> Task prompt: Output must match the records, character for character.

> Data provided:
┄┄┄┄┄┄
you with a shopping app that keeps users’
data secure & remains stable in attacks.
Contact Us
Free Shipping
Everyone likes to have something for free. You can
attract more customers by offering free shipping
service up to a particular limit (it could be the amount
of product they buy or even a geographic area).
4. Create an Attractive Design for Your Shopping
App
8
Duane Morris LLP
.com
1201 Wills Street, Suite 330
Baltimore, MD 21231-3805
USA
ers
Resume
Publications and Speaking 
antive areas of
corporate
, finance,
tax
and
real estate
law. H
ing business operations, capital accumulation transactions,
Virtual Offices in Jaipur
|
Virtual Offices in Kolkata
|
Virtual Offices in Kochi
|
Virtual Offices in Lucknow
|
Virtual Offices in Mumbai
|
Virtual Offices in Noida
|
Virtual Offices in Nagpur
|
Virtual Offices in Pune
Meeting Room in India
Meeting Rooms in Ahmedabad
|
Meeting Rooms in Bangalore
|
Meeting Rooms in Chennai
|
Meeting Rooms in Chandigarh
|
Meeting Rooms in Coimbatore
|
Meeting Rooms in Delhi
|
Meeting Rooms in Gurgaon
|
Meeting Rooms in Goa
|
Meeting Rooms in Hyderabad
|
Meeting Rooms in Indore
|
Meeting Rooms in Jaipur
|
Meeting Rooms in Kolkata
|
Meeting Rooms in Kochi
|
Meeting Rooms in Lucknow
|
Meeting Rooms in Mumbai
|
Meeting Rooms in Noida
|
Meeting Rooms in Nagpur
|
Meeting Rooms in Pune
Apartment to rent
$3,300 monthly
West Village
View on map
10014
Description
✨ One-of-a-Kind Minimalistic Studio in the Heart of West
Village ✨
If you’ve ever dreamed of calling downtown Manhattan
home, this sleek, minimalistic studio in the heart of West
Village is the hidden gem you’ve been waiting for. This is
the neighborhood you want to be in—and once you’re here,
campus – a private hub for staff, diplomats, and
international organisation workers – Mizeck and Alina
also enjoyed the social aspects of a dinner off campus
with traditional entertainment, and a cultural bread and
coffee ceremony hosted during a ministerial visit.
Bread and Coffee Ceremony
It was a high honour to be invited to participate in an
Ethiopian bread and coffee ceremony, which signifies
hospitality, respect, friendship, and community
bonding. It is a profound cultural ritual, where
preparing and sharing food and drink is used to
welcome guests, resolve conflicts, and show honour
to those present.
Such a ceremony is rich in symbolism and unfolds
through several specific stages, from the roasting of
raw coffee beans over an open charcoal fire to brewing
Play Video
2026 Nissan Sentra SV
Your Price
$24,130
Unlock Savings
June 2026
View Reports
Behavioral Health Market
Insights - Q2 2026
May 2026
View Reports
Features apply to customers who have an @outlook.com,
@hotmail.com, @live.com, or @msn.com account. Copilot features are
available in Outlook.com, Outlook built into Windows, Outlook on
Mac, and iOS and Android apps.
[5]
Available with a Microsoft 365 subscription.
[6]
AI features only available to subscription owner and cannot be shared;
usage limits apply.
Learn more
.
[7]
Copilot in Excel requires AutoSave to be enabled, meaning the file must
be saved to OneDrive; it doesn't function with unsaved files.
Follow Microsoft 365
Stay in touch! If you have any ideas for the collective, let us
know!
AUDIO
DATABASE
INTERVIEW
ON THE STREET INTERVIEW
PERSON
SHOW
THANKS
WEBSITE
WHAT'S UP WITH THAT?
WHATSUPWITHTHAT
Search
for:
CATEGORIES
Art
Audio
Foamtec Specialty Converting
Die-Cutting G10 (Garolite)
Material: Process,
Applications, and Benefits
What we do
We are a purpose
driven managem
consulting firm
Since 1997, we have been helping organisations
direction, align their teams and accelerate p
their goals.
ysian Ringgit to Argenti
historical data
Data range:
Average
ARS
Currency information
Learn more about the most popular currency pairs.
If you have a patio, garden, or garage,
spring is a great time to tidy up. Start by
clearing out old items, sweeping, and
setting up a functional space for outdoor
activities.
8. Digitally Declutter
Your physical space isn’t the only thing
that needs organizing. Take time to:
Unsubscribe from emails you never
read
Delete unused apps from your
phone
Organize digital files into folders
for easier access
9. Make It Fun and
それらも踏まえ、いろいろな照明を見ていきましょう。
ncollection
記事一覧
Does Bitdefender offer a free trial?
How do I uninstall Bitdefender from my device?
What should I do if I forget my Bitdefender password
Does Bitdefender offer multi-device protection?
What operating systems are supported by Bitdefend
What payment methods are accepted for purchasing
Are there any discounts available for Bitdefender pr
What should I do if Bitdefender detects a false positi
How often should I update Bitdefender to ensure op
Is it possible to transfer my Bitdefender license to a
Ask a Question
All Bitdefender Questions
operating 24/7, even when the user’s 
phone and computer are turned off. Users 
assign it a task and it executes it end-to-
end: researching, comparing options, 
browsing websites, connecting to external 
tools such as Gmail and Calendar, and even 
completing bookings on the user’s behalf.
┄┄┄┄┄┄
> Answer box:
you with a shopping app that keeps users’
data secure & remains stable in attacks.
Contact Us
Free Shipping
Everyone likes to have something for free. You can
attract more customers by offering free shipping
service up to a particular limit (it could be the amount
of product they buy or even a geographic area).
4. Create an Attractive Design for Your Shopping
App
8
Duane Morris LLP
.com
1201 Wills Street, Suite 330
Baltimore, MD 21231-3805
USA
ers
Resume
Publications and Speaking 
antive areas of
corporate
, finance,
tax
and
real estate
law. H
ing business operations, capital accumulation transactions,
Virtual Offices in Jaipur
|
Virtual Offices in Kolkata
|
Virtual Offices in Kochi
|
Virtual Offices in Lucknow
|
Virtual Offices in Mumbai
|
Virtual Offices in Noida
|
Virtual Offices in Nagpur
|
Virtual Offices in Pune
Meeting Room in India
Meeting Rooms in Ahmedabad
|
Meeting Rooms in Bangalore
|
Meeting Rooms in Chennai
|
Meeting Rooms in Chandigarh
|
Meeting Rooms in Coimbatore
|
Meeting Rooms in Delhi
|
Meeting Rooms in Gurgaon
|
Meeting Rooms in Goa
|
Meeting Rooms in Hyderabad
|
Meeting Rooms in Indore
|
Meeting Rooms in Jaipur
|
Meeting Rooms in Kolkata
|
Meeting Rooms in Kochi
|
Meeting Rooms in Lucknow
|
Meeting Rooms in Mumbai
|
Meeting Rooms in Noida
|
Meeting Rooms in Nagpur
|
Meeting Rooms in Pune
Apartment to rent
$3,300 monthly
West Village
View on map
10014
Description
✨ One-of-a-Kind Minimalistic Studio in the Heart of West
Village ✨
If you’ve ever dreamed of calling downtown Manhattan
home, this sleek, minimalistic studio in the heart of West
Village is the hidden gem you’ve been waiting for. This is
the neighborhood you want to be in—and once you’re here,
campus – a private hub for staff, diplomats, and
international organisation workers – Mizeck and Alina
also enjoyed the social aspects of a dinner off campus
with traditional entertainment, and a cultural bread and
coffee ceremony hosted during a ministerial visit.
Bread and Coffee Ceremony
It was a high honour to be invited to participate in an
Ethiopian bread and coffee ceremony, which signifies
hospitality, respect, friendship, and community
bonding. It is a profound cultural ritual, where
preparing and sharing food and drink is used to
welcome guests, resolve conflicts, and show honour
to those present.
Such a ceremony is rich in symbolism and unfolds
through several specific stages, from the roasting of
raw coffee beans over an open charcoal fire to brewing
Play Video
2026 Nissan Sentra SV
Your Price
$24,130
Unlock Savings
June 2026
View Reports
Behavioral Health Market
Insights - Q2 2026
May 2026
View Reports
Features apply to customers who have an @outlook.com,
@hotmail.com, @live.com, or @msn.com account. Copilot features are
available in Outlook.com, Outlook built into Windows, Outlook on
Mac, and iOS and Android apps.
[5]
Available with a Microsoft 365 subscription.
[6]
AI features only available to subscription owner and cannot be shared;
usage limits apply.
Learn more
.
[7]
Copilot in Excel requires AutoSave to be enabled, meaning the file must
be saved to OneDrive; it doesn't function with unsaved files.
Follow Microsoft 365
Stay in touch! If you have any ideas for the collective, let us
know!
AUDIO
DATABASE
INTERVIEW
ON THE STREET INTERVIEW
PERSON
SHOW
THANKS
WEBSITE
WHAT'S UP WITH THAT?
WHATSUPWITHTHAT
Search
for:
CATEGORIES
Art
Audio
Foamtec Specialty Converting
Die-Cutting G10 (Garolite)
Material: Process,
Applications, and Benefits
What we do
We are a purpose
driven managem
consulting firm
Since 1997, we have been helping organisations
direction, align their teams and accelerate p
their goals.
ysian Ringgit to Argenti
historical data
Data range:
Average
ARS
Currency information
Learn more about the most popular currency pairs.
If you have a patio, garden, or garage,
spring is a great time to tidy up. Start by
clearing out old items, sweeping, and
setting up a functional space for outdoor
activities.
8. Digitally Declutter
Your physical space isn’t the only thing
that needs organizing. Take time to:
Unsubscribe from emails you never
read
Delete unused apps from your
phone
Organize digital files into folders
for easier access
9. Make It Fun and
それらも踏まえ、いろいろな照明を見ていきましょう。
ncollection
記事一覧
Does Bitdefender offer a free trial?
How do I uninstall Bitdefender from my device?
What should I do if I forget my Bitdefender password
Does Bitdefender offer multi-device protection?
What operating systems are supported by Bitdefend
What payment methods are accepted for purchasing
Are there any discounts available for Bitdefender pr
What should I do if Bitdefender detects a false positi
How often should I update Bitdefender to ensure op
Is it possible to transfer my Bitdefender license to a
Ask a Question
All Bitdefender Questions
operating 24/7, even when the user’s 
phone and computer are turned off. Users 
assign it a task and it executes it end-to-
end: researching, comparing options, 
browsing websites, connecting to external 
tools such as Gmail and Calendar, and even 
completing bookings on the user’s behalf.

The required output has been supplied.